Mittlerweile wissen wir, dass ein extrem seltener Chromosomdefekt bei unserem Kind vorlag. Wie wir nun wissen, ist es äußerst unwahrscheinlich, dass dieser Defekt bei einer weiteren Schwangerschaft erneut auftritt. Trotzdem werden unsere Chromosomen auf einen möglichen vererbbaren Defekt und deren Wahrscheinlichkeit hin untersucht. Das Ergebnis dürfen wir ins ca. 3 Monaten erwarten.
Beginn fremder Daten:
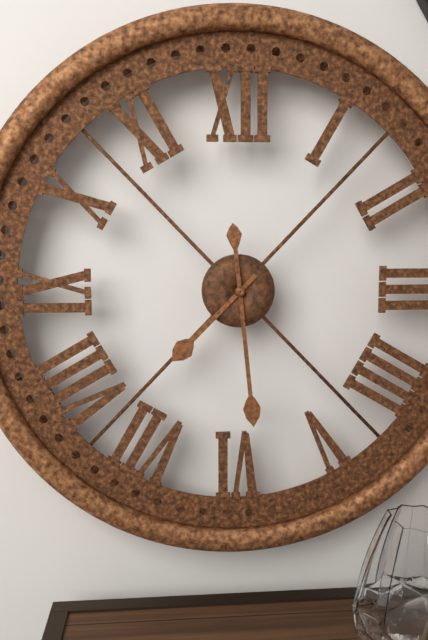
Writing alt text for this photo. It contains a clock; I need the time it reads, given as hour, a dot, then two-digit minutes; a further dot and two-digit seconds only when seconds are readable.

Familie und Freunde stehen uns bei. Eine psychologische Betreuung haben wir erstmal abgelehnt. Ich gehe wieder voll arbeite bin daher fast im Alltag angekommen. Meiner Frau geht das natürlich alles viel näher, immerhin hat Sie das Kind in ihrem Leib wachsen gespürt. Wir reden viel darüber und freuen uns auch erstmal jetzt auf unseren Urlaub der demnächst ansteht.

Die genetische Beratung die wir hatten brachte Trost und Mut zugleich. Trost, weil man uns erklärte, dass es leider einfach nur Pech war. Keiner von uns kann etwas dafür, wir hätten auch nichts ändern oder vermeiden können. Mut, weil dieser Defekt so unglaublich selten auftritt. Wir warten aber definitiv auf das Ergebnis unseres Chromosomen-Tests ab bevor wir eine weitere Schwangerschaft angehen.
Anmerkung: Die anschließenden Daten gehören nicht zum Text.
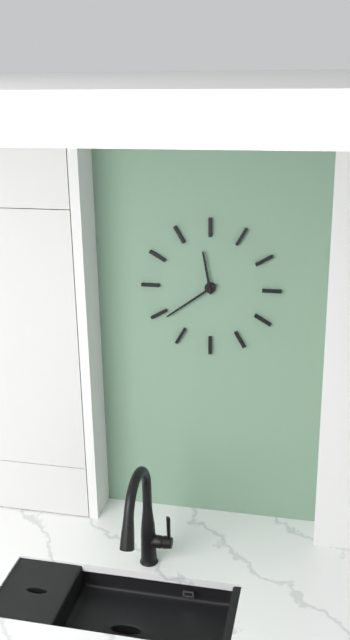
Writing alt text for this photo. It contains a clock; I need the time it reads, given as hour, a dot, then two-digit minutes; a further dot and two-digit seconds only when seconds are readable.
11.39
Erstaunlich ist, wie oft andere Familien Fehlgeburten durchleben mussten bzw. wie oft so etwas vorkommt. Gerade in den letzten Tagen haben sich einige Freunde und Bekannte uns gegenüber geöffnet – wohl auch weil wir hier ganz offen damit umgehen bzw. auch umgehen mussten.

Auch wenn ich meistens hier nur mitlese und nur selten schreibe, tut es gut sich den ganzen Ballast mal von der Seele zu schreiben.